Henry Ford had this figured out when he introduced the $5 day to his line-workers and he did it at a time when that was double the prevailing daily wage.
Cars were pouring off Ford’s innovative production lines and he didn’t need cheaper workers so much as he desperately needed buyers. With his five bucks, he turned auto-workers into auto-buyers and one could say that the consumer-society (for better or worse) was born of Ford’s decision. Remember, you could buy a Model-T for 70 days worth of wages, if you could find a way to feed the kids.
Wal-Mart needs buyers as well. The cheapest way to increase profits in retailing is to raise per-store sales. It's the retailing Fountain of Youth. And you do that when you increase the income of your buyer-base.
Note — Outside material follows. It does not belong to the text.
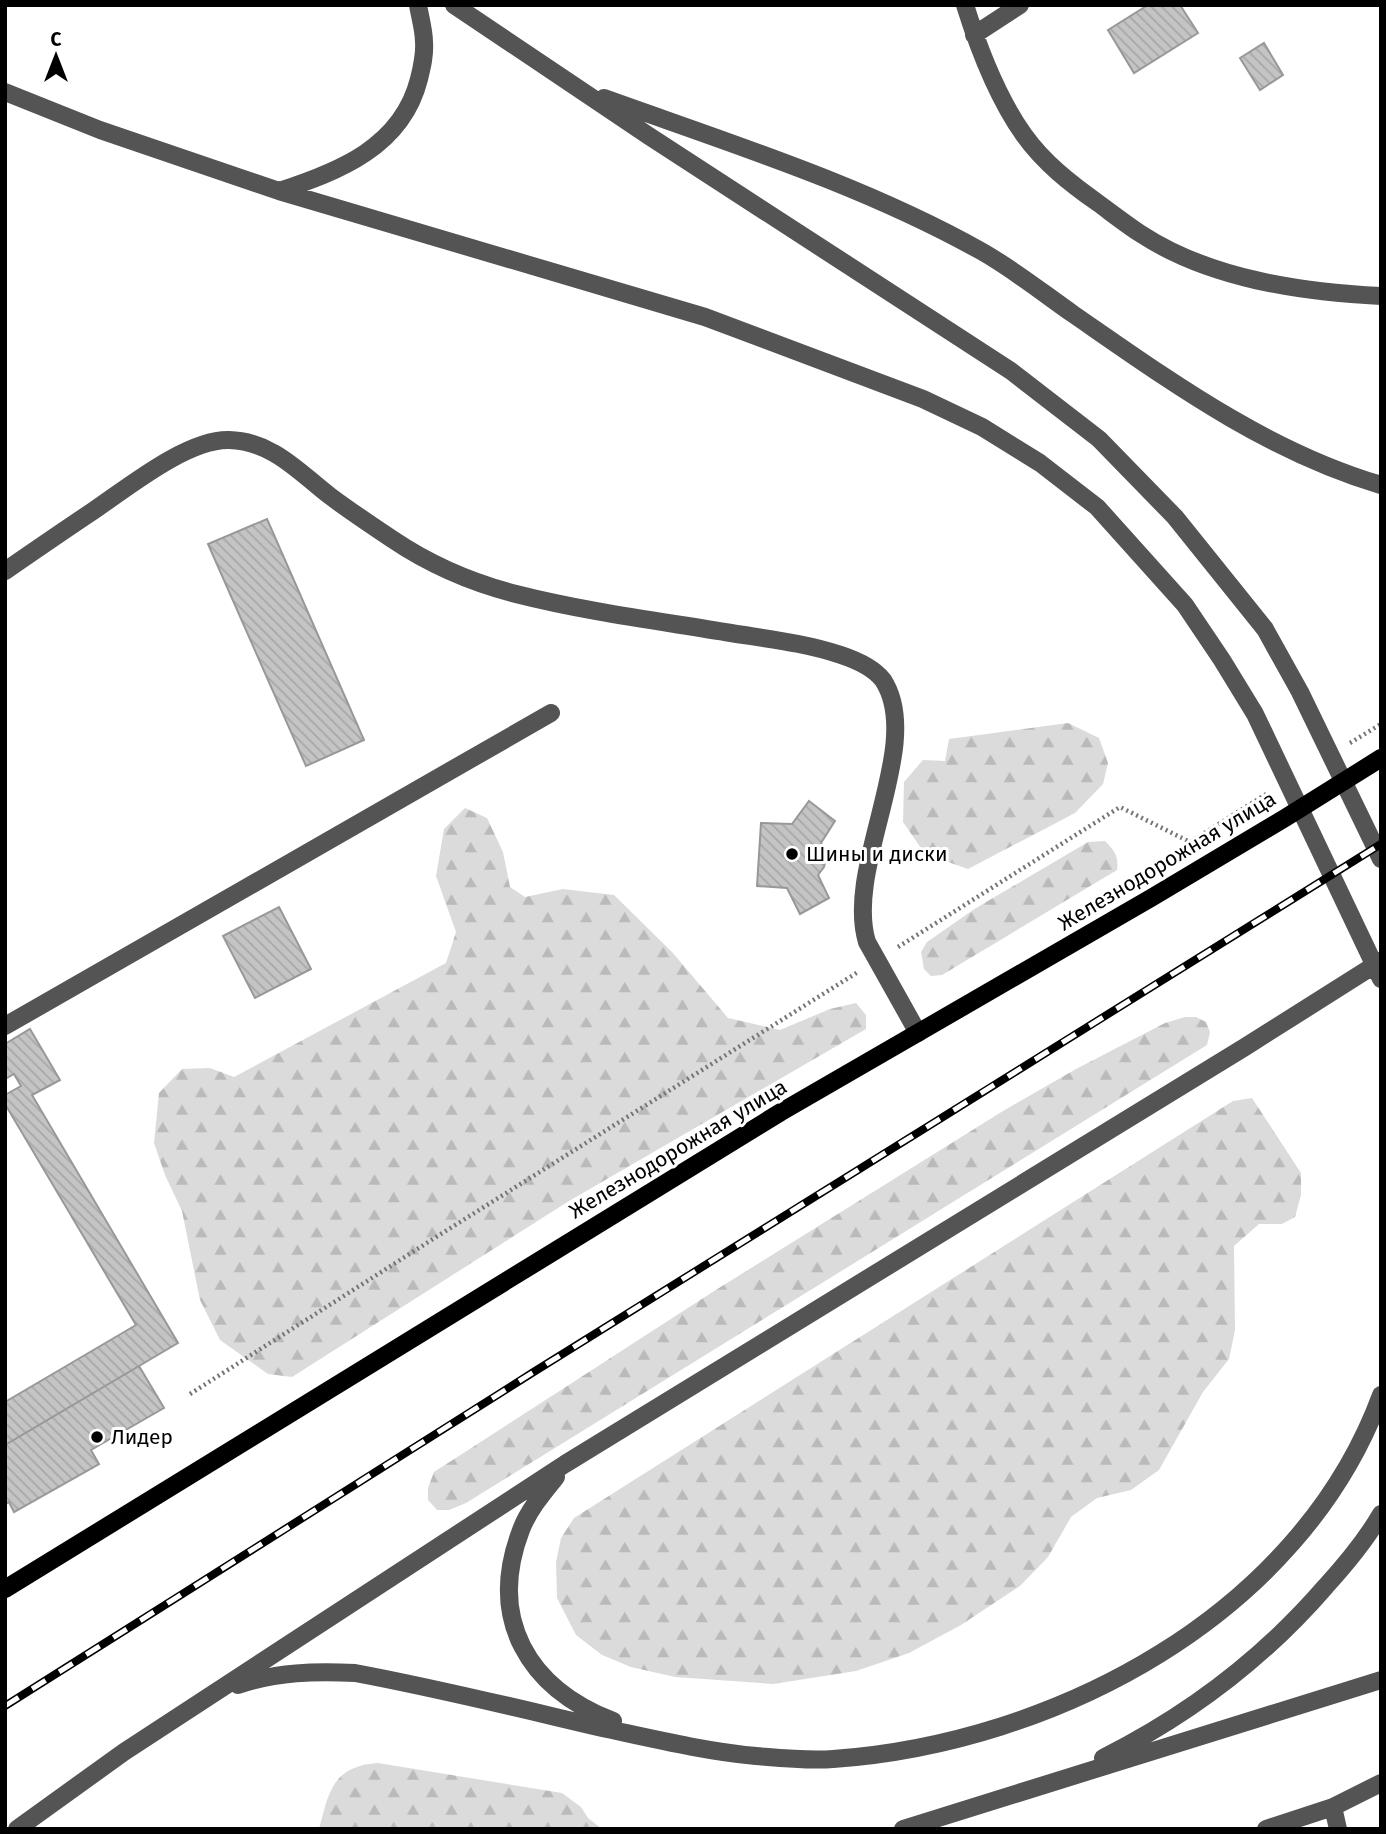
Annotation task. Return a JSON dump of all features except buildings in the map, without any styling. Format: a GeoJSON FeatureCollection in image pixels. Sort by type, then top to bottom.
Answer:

Once again, we’re standing at the threshold of dwindling ability on the part of working America to partake of its fruits. Pretending to lower consumer costs for the most marginal earners of society by wreaking havoc with their take home pay is not a way forward. It’s a sure-fire way to destroy what is left of the American worker trying with less and less success to support the American family.
If Leslie Dach wants something to spin, let him contemplate how much of that additional $8.80 would end up in Wal-Mart cash registers. There’s more than one way to grow a company that’s closing in on market saturation.
And there’s surely more than one way to earn a profit.